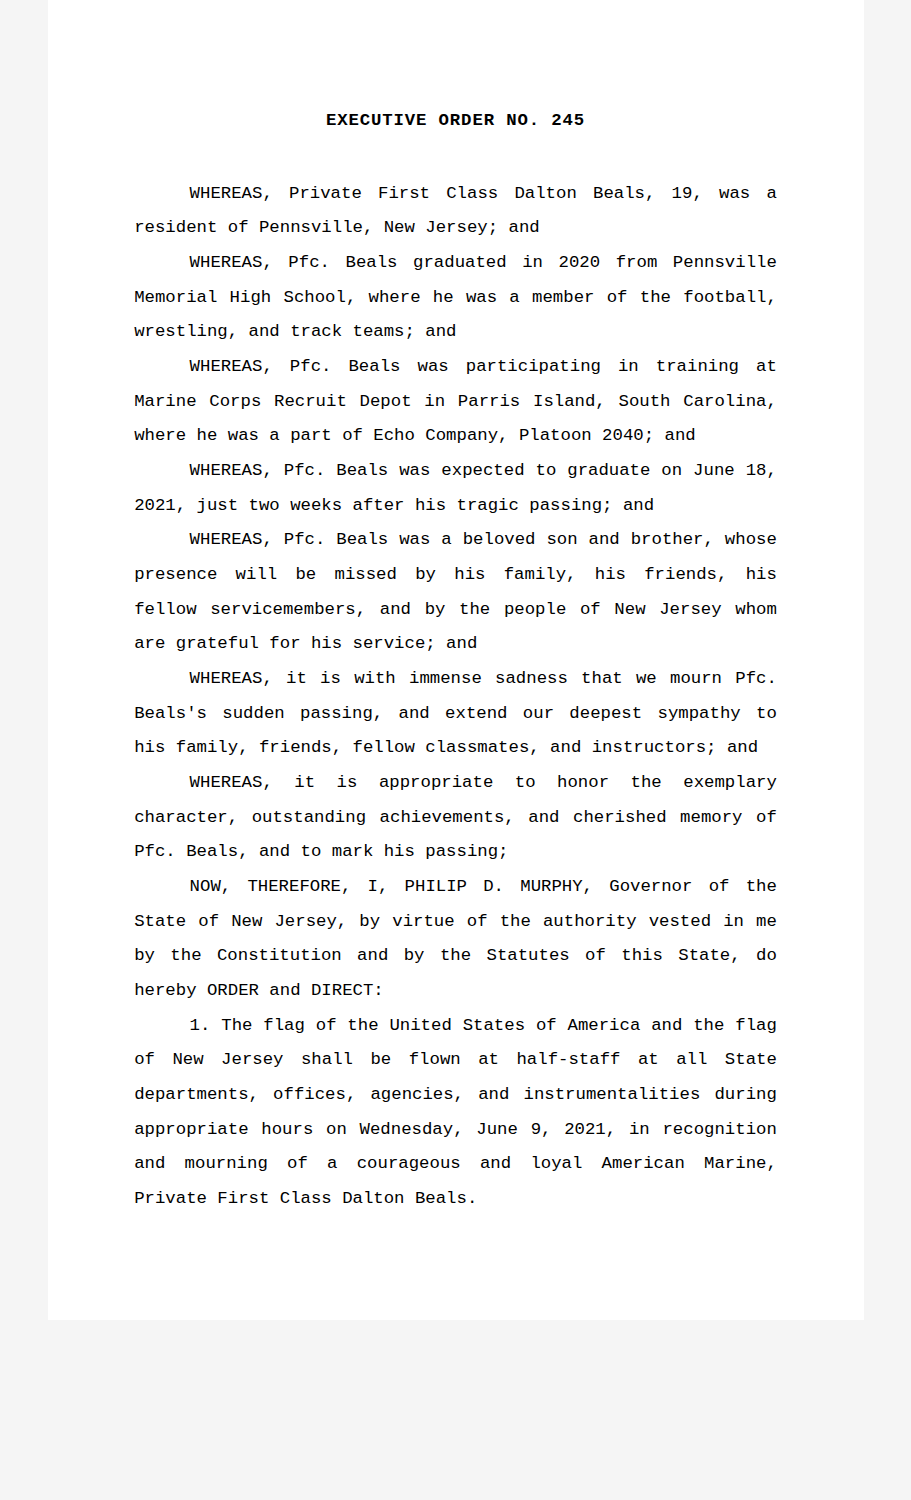Executive Order No. 245
WHEREAS, Private First Class Dalton Beals, 19, was a resident of Pennsville, New Jersey; and
WHEREAS, Pfc. Beals graduated in 2020 from Pennsville Memorial High School, where he was a member of the football, wrestling, and track teams; and
WHEREAS, Pfc. Beals was participating in training at Marine Corps Recruit Depot in Parris Island, South Carolina, where he was a part of Echo Company, Platoon 2040; and
WHEREAS, Pfc. Beals was expected to graduate on June 18, 2021, just two weeks after his tragic passing; and
WHEREAS, Pfc. Beals was a beloved son and brother, whose presence will be missed by his family, his friends, his fellow servicemembers, and by the people of New Jersey whom are grateful for his service; and
WHEREAS, it is with immense sadness that we mourn Pfc. Beals's sudden passing, and extend our deepest sympathy to his family, friends, fellow classmates, and instructors; and
WHEREAS, it is appropriate to honor the exemplary character, outstanding achievements, and cherished memory of Pfc. Beals, and to mark his passing;
NOW, THEREFORE, I, PHILIP D. MURPHY, Governor of the State of New Jersey, by virtue of the authority vested in me by the Constitution and by the Statutes of this State, do hereby ORDER and DIRECT:
1. The flag of the United States of America and the flag of New Jersey shall be flown at half-staff at all State departments, offices, agencies, and instrumentalities during appropriate hours on Wednesday, June 9, 2021, in recognition and mourning of a courageous and loyal American Marine, Private First Class Dalton Beals.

+ + + +

■ Your goal: Read through the entries above and copy each line that has the string "appropriate" in it.

■ Task output:
WHEREAS, it is appropriate to honor the exemplary character, outstanding achievements, and cherished memory of Pfc. Beals, and to mark his passing;
1. The flag of the United States of America and the flag of New Jersey shall be flown at half-staff at all State departments, offices, agencies, and instrumentalities during appropriate hours on Wednesday, June 9, 2021, in recognition and mourning of a courageous and loyal American Marine, Private First Class Dalton Beals.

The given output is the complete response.